My thinking at the time was perhaps we were outgrowing the database.

You see, Heroku doesnt really offer much in the way of metrics for your database. Sure they have the Postgres dashboard but that thing is pretty minimal at best and doesn't tell you anything about the CPU or memory pressures that the DB is under.

My solution each time this happened was to simply make the DB larger.

We started working our way through the plans progressively getting larger and larger until we ended up paying $400 per month just for our Postgres instance.

I was getting more and more frustrated and nervous about this because I had no idea what the fundamental issue was.

Eventually I opened a support ticket with Heroku and they told me to try to use the heroku pg:diagnose tool, so I did and I got the following:

Notice that one item in yellow there "Disk Burst".

What is disk burst I ask myself? I didnt see anything on Heroku's pricing page about IO limits

So I ask the Heroku Support and well..

Okay so Heroku has "hidden" IO limits that I was totally unaware of before and we are hitting this on certain tables and it is silently throttling us with no errors or warning or anything.

So in the end I ended up bumping up the size of the DB again but by this point I had had enough, it was time to move on.

Moving

I started looking around at options and oh boy there are a lot of options for Postgres.

I'll save you hours and hours of research and comparison and just say that I ended up landing on Fly.io.

The pricing is just insane we can quite literally get 6 databases of the same size as Heroku's or one massive 8-core 32GB machine for the same price.

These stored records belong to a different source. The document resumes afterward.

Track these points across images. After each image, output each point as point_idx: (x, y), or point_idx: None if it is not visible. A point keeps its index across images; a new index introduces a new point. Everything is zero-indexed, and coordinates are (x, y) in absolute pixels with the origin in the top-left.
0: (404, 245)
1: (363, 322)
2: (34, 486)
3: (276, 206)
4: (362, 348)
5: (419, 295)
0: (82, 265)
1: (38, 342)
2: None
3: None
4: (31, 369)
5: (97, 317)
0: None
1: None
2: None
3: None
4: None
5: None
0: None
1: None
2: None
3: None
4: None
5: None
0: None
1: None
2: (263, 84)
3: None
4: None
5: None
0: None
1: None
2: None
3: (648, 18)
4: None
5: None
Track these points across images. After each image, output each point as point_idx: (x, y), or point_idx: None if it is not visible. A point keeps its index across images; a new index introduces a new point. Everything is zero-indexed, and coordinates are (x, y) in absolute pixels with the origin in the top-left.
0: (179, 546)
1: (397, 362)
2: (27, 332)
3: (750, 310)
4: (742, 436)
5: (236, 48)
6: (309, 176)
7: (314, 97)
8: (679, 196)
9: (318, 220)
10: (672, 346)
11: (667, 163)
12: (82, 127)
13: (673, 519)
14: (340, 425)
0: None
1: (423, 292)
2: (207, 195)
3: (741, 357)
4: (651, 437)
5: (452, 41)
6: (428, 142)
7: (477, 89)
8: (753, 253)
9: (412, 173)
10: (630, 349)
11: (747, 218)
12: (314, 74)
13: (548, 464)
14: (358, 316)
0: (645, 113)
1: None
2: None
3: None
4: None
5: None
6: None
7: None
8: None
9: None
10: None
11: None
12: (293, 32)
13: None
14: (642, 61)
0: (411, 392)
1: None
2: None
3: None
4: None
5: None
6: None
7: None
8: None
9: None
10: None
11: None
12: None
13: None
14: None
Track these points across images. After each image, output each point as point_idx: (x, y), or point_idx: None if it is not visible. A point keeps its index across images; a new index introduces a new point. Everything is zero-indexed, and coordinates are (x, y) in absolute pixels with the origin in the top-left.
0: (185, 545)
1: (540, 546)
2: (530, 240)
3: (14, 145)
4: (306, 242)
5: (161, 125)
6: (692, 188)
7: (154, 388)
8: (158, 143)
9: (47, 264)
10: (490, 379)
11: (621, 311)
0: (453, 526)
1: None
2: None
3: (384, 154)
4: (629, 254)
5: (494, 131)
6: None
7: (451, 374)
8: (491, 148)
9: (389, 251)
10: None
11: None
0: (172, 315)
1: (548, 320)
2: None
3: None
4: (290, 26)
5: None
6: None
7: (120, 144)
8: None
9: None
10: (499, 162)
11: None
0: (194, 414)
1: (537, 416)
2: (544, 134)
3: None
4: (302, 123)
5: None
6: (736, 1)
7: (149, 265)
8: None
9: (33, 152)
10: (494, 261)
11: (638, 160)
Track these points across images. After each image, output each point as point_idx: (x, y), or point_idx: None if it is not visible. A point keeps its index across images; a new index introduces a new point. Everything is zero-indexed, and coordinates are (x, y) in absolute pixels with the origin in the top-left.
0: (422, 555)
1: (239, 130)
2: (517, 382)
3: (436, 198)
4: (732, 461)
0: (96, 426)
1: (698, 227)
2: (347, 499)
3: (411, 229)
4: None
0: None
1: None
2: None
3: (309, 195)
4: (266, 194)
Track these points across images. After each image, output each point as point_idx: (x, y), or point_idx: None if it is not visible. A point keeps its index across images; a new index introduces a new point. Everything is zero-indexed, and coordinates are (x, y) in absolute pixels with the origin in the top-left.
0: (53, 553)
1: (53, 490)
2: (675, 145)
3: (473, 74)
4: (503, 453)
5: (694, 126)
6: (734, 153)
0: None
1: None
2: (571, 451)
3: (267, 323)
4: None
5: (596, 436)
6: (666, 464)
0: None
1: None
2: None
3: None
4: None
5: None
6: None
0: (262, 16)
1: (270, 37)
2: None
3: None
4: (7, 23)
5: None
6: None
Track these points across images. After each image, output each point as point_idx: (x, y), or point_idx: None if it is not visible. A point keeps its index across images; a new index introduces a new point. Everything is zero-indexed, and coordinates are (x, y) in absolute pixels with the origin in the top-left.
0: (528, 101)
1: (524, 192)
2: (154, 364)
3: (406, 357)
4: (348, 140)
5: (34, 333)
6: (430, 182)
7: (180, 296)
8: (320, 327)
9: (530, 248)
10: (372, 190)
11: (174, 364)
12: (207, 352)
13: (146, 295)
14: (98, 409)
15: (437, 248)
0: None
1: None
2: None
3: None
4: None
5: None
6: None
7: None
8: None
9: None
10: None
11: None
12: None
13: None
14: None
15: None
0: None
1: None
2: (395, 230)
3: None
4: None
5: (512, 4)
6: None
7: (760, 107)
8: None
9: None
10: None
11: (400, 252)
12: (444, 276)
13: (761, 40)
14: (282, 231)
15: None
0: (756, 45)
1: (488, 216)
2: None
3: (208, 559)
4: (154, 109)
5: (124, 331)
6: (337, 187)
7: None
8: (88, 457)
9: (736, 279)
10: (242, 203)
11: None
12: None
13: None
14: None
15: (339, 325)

The price is definitely nice but thats not the main reason we moved, the main one was to get away from the hidden limits and poor metrics. Thankfully Fly.io really excels in this regard providing not only a basic metrics dashboard but a MUCH more complete Grafana dashboard.

Through that I can get a really clear view on how much memory, CPU, and importantly, IO the DB is using.

You can even setup alerts to let you know if things go out of whack.

What this information let me do was to see that we actually didn't need all the resources we were paying for on Heroku and so once the arbitrary IO limit was gone I reduced the size of the DB down from 8GB down to 4GB and the disk size down from 256GB to 40GB.

TBH I think we could even go smaller if we wanted to play it a bit more riskily.

Cons

So its not all sunshine and unicorn farts of course.

Fly.io is NOT a managed service as their website takes great pains to highlight. This means upgrades and downtime are all down to you.

Its also quite a bit more work to get things setup just right. For example you have to set up your own external IP if you want to access your database from outside of your applications.

Fly is still pretty young and its platform is constantly moving. This can be both a good and bad thing. There are some rough edges in places but new features and upgrades are constantly being added and the devs are very responsive to customer feedback.

Conclusion

So in the end if you start off paying $400 per month and reduce that down to $20 per month you can get a 20x saving on your DB costs AND get a peaceful rest at night knowing that you have lots more visibility into whats going on and alerts to let you know when things go pair shaped.

Hopefully this is the last database migration we ever have to make for the game!